• _Exercise directions_
Leaving the pictures aside, restate all of the data exactly.

Dataset entries:
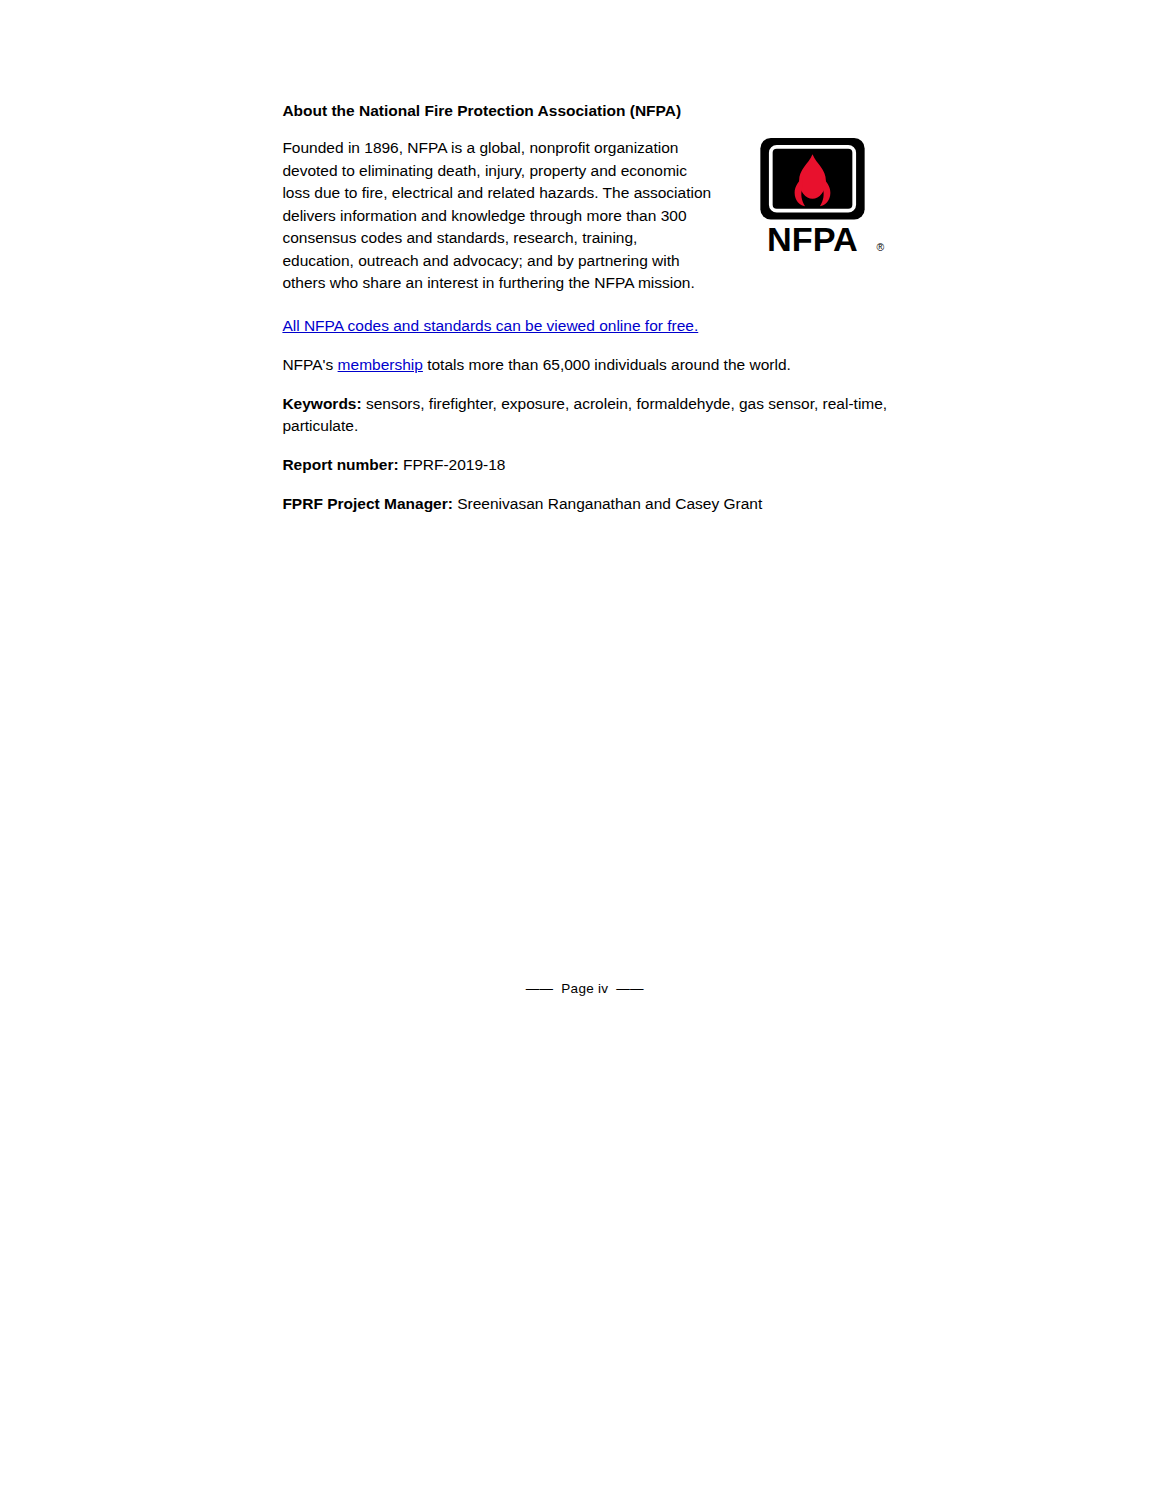About the National Fire Protection Association (NFPA)
Founded in 1896, NFPA is a global, nonprofit organization devoted to eliminating death, injury, property and economic loss due to fire, electrical and related hazards. The association delivers information and knowledge through more than 300 consensus codes and standards, research, training, education, outreach and advocacy; and by partnering with others who share an interest in furthering the NFPA mission.
All NFPA codes and standards can be viewed online for free.
NFPA's membership totals more than 65,000 individuals around the world.
Keywords: sensors, firefighter, exposure, acrolein, formaldehyde, gas sensor, real-time, particulate.
Report number: FPRF-2019-18
FPRF Project Manager: Sreenivasan Ranganathan and Casey Grant
—— Page iv ——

• _Written response_
About the National Fire Protection Association (NFPA)
Founded in 1896, NFPA is a global, nonprofit organization devoted to eliminating death, injury, property and economic loss due to fire, electrical and related hazards. The association delivers information and knowledge through more than 300 consensus codes and standards, research, training, education, outreach and advocacy; and by partnering with others who share an interest in furthering the NFPA mission.
All NFPA codes and standards can be viewed online for free.
NFPA's membership totals more than 65,000 individuals around the world.
Keywords: sensors, firefighter, exposure, acrolein, formaldehyde, gas sensor, real-time, particulate.
Report number: FPRF-2019-18
FPRF Project Manager: Sreenivasan Ranganathan and Casey Grant
—— Page iv ——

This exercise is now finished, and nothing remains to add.